Hello Helene. Those are all very good questions. In my experience, the lenders will not negotiate anything without an offer on the table. They want the most money and there are certain things they will do to determine on their end what they think the property should sell for. Sometimes, you'll see a comment in the MLS that will say something like "approved at this price" which only means that there was an earlier offer that was submitted to the bank and the buyer eventually went away while the bank was in the process of considering the offer.
Unless you have insider connections, you won't be able to get to the ultimate decision makers at the bank. They have their case workers and maybe supervisors, but the actual decision makers simply can't be reached.

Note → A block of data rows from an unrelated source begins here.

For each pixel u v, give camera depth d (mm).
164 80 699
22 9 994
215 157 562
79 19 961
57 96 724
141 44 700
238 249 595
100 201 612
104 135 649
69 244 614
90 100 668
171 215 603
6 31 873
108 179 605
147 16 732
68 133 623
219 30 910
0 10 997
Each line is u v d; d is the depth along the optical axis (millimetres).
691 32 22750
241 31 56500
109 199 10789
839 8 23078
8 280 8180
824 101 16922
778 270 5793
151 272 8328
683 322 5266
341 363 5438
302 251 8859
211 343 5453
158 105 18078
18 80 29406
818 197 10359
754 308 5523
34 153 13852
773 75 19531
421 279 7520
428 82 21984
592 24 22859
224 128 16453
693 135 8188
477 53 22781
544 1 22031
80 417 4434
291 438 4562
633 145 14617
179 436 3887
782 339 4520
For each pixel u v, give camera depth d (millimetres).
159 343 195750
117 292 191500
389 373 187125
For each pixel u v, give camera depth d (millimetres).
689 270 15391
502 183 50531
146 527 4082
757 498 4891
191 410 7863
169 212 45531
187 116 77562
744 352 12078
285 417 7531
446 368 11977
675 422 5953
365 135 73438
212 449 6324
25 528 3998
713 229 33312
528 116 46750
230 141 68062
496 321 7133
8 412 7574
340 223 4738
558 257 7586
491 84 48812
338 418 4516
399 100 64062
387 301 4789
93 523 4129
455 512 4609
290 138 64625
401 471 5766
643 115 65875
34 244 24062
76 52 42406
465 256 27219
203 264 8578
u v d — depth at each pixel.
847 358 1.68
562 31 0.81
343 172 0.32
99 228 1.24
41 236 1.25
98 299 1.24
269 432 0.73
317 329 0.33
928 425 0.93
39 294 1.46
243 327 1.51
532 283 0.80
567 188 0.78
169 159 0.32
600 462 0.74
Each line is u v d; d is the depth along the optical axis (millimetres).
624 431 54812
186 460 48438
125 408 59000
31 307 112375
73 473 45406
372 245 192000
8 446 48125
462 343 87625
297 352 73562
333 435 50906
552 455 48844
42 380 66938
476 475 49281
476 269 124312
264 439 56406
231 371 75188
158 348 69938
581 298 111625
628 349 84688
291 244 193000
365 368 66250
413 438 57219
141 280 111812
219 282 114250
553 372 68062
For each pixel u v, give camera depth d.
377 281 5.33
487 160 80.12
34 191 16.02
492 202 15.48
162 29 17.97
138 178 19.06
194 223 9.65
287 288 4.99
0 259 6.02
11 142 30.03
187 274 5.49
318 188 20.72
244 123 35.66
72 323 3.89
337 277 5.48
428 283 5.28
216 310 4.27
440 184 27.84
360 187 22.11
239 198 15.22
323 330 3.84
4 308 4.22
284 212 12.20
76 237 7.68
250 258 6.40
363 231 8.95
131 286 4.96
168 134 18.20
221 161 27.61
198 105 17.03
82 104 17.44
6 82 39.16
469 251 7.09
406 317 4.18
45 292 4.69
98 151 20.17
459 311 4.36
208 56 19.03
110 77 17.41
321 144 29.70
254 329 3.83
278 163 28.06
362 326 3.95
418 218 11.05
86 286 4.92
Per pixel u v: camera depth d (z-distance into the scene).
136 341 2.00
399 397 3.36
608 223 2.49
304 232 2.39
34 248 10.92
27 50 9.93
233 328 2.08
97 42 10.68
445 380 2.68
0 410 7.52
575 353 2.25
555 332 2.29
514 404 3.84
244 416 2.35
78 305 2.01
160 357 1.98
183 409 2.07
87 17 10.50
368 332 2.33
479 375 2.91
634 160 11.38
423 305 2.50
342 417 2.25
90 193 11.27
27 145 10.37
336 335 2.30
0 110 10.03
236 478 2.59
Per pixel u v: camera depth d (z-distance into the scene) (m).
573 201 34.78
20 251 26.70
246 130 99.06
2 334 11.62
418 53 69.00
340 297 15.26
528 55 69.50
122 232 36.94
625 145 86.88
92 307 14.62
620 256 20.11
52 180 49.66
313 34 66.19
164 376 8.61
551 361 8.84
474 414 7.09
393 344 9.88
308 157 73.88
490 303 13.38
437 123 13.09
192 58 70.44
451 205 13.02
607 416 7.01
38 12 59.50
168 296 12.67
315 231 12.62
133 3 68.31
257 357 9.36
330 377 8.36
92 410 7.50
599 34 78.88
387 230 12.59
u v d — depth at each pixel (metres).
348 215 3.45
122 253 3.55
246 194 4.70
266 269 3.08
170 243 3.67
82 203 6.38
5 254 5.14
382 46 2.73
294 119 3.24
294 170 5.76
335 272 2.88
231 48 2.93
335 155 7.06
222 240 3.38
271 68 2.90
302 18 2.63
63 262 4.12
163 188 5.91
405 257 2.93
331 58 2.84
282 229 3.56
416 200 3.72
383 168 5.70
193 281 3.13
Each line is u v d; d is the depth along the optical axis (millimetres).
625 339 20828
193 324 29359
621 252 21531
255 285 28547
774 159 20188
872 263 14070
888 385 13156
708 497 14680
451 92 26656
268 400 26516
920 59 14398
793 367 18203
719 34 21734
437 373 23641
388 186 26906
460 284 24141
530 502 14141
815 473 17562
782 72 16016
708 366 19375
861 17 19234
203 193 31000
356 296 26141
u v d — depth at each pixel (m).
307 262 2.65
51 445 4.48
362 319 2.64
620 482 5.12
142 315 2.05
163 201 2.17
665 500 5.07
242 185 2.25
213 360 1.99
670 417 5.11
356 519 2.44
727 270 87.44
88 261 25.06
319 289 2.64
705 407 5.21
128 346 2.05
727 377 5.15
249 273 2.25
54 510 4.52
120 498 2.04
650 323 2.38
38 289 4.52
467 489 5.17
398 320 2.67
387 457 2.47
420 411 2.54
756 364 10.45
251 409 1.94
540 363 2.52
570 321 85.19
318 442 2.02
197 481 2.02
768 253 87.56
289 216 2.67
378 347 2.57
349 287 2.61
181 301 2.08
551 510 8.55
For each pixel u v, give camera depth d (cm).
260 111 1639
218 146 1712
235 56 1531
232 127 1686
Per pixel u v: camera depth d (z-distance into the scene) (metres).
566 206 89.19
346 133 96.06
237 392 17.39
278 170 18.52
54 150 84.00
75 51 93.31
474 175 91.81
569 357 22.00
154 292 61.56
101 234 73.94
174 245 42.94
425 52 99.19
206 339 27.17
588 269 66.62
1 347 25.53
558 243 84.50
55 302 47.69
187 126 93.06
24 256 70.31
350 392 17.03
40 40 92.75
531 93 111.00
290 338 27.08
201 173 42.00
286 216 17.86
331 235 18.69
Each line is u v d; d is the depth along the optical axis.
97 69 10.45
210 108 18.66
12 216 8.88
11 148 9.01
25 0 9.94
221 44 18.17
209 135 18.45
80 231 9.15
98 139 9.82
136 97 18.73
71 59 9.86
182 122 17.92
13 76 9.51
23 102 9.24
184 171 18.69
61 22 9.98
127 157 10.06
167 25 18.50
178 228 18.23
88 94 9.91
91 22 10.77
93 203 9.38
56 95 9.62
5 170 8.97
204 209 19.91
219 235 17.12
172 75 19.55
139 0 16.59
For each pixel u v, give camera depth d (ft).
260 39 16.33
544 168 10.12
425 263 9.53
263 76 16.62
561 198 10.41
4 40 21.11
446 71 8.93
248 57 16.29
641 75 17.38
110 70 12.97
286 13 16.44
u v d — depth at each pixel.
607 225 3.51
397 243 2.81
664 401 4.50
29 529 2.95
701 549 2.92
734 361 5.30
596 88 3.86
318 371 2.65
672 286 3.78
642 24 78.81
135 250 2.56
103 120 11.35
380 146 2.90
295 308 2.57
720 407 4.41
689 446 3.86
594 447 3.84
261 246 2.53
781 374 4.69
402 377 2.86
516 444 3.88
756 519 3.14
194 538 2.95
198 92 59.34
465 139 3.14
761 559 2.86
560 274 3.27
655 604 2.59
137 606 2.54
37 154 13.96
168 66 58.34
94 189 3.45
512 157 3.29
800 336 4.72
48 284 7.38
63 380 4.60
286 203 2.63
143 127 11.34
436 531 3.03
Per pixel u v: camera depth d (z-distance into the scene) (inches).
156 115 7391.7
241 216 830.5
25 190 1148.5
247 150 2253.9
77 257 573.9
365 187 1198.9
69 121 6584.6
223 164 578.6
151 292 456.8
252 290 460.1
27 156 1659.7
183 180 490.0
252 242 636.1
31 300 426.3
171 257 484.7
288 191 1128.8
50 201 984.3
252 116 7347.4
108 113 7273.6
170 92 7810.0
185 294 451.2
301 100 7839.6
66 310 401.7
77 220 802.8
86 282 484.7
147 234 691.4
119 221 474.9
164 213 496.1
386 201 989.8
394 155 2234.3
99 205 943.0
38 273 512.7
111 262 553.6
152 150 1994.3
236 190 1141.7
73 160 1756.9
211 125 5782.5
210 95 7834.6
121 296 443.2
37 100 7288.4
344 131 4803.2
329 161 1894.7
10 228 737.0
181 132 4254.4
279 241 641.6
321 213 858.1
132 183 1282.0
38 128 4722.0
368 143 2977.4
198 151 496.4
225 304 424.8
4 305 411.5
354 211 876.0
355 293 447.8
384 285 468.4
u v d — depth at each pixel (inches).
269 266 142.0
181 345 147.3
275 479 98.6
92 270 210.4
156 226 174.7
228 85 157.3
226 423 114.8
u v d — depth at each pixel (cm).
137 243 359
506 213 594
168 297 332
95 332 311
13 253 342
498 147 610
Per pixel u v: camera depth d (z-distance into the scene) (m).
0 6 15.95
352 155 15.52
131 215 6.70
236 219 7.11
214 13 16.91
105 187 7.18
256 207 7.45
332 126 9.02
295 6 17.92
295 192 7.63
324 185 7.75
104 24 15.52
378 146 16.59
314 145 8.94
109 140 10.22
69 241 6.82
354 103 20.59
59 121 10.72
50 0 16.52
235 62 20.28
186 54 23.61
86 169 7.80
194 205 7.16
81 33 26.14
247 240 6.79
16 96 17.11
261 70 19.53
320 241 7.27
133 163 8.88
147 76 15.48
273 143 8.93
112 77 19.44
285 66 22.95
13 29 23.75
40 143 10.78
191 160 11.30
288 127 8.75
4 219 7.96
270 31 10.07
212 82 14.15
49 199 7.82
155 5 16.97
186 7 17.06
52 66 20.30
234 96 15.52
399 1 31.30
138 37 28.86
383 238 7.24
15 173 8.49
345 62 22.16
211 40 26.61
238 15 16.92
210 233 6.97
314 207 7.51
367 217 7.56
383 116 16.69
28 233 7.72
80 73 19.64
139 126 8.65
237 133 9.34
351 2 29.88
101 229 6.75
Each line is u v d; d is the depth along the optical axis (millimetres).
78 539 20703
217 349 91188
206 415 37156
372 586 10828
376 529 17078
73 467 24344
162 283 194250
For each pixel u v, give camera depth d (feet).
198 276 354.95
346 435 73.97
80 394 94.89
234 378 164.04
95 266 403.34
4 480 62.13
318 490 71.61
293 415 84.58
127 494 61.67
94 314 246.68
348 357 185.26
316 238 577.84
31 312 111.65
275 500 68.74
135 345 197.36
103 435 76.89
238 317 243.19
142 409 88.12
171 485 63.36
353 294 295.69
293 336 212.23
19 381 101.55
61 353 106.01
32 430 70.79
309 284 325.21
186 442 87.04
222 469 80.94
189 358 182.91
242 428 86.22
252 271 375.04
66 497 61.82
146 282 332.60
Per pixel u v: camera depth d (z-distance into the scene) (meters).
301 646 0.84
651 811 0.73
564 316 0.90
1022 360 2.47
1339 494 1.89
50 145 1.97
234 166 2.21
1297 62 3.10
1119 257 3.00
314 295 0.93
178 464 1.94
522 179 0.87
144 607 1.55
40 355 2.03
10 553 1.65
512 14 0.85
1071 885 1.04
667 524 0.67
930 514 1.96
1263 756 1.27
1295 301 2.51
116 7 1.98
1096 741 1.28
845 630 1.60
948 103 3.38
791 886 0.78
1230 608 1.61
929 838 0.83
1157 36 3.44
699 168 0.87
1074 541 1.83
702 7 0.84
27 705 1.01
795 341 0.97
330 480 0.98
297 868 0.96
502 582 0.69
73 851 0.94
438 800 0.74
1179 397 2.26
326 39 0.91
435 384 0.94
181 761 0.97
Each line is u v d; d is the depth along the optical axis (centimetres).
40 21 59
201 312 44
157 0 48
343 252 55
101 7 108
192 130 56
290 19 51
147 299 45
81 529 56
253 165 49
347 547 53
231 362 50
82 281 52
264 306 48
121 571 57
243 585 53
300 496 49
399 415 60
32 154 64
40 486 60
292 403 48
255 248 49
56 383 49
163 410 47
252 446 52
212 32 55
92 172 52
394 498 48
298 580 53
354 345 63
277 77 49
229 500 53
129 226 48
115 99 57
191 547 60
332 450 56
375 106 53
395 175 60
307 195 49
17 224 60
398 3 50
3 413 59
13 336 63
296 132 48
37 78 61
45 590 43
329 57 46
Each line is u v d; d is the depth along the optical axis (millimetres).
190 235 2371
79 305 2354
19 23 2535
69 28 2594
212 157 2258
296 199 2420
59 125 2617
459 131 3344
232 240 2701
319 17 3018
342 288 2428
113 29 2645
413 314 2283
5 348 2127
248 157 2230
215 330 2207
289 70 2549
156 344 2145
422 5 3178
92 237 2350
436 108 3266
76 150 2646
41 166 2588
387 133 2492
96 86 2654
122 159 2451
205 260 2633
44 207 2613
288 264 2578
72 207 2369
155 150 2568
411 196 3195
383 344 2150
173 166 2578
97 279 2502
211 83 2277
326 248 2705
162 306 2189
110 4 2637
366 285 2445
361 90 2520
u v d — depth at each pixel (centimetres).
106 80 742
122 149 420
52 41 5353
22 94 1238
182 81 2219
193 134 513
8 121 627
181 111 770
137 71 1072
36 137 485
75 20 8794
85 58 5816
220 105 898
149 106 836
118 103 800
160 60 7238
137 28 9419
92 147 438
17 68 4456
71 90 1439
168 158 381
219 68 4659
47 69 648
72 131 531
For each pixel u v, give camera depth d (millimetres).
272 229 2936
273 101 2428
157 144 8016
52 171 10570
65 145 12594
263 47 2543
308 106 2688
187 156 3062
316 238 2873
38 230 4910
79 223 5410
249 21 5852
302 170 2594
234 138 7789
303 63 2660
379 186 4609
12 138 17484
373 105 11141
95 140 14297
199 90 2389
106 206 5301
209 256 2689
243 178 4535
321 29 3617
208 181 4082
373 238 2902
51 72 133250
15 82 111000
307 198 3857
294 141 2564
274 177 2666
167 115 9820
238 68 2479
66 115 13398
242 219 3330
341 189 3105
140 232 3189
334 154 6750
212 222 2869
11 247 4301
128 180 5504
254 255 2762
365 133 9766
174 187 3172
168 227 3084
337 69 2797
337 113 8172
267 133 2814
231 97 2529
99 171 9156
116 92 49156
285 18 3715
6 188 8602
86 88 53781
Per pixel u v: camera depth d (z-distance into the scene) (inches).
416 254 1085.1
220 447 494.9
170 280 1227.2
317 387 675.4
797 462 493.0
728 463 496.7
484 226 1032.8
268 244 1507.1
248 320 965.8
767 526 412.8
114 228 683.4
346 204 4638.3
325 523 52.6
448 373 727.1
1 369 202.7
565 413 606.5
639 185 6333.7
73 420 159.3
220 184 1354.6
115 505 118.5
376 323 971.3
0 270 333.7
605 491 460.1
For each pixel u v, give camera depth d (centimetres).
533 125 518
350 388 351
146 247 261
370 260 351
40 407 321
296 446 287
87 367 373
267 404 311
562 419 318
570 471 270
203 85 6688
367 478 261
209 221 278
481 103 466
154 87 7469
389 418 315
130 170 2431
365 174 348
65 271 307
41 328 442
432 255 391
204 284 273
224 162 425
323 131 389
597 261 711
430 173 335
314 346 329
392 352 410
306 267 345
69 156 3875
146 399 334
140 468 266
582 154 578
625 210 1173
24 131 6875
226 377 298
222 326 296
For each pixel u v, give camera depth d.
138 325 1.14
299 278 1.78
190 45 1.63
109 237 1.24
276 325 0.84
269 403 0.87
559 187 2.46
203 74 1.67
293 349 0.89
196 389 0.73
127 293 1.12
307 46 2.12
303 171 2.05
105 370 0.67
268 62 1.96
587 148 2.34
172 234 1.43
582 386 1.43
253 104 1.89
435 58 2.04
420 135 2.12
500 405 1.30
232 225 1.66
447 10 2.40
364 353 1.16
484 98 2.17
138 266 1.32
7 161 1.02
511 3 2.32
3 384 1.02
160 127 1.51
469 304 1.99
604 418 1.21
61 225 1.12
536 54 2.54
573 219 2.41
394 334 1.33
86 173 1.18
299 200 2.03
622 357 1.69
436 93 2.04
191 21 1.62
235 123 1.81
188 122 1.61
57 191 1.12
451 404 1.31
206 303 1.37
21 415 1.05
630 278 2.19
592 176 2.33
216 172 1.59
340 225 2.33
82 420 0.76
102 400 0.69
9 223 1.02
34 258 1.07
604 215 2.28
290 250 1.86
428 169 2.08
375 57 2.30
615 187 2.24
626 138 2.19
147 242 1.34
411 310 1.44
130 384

I think we all wonder why the banks would rather take the property to foreclosure than accept a short sale and I wish I had the answer to that question. My guess is that there is no real good reason and that's why we are all having such a hard time understanding it. I don't know whether how the bank handles short sale request is subject to anybody's review. While I understand that there are adverse consequences to having too many non-performing loans, I think that alone may just not be enough of a motivating factor for the lenders to handle short sales better and accept them in an effort to save the lender the expense of going through a foreclosure. If I were an investor with a particular lender, I would certainly want to know what is being done to mitigate the damages as much as possible. Perhaps the banks would start paying a little bit more attention to those things if there were an investigation into how effectively they handle short sales. Perhaps John Quinones (co-anchor of Primetime) would like to get involved in exposing bad practices on national television.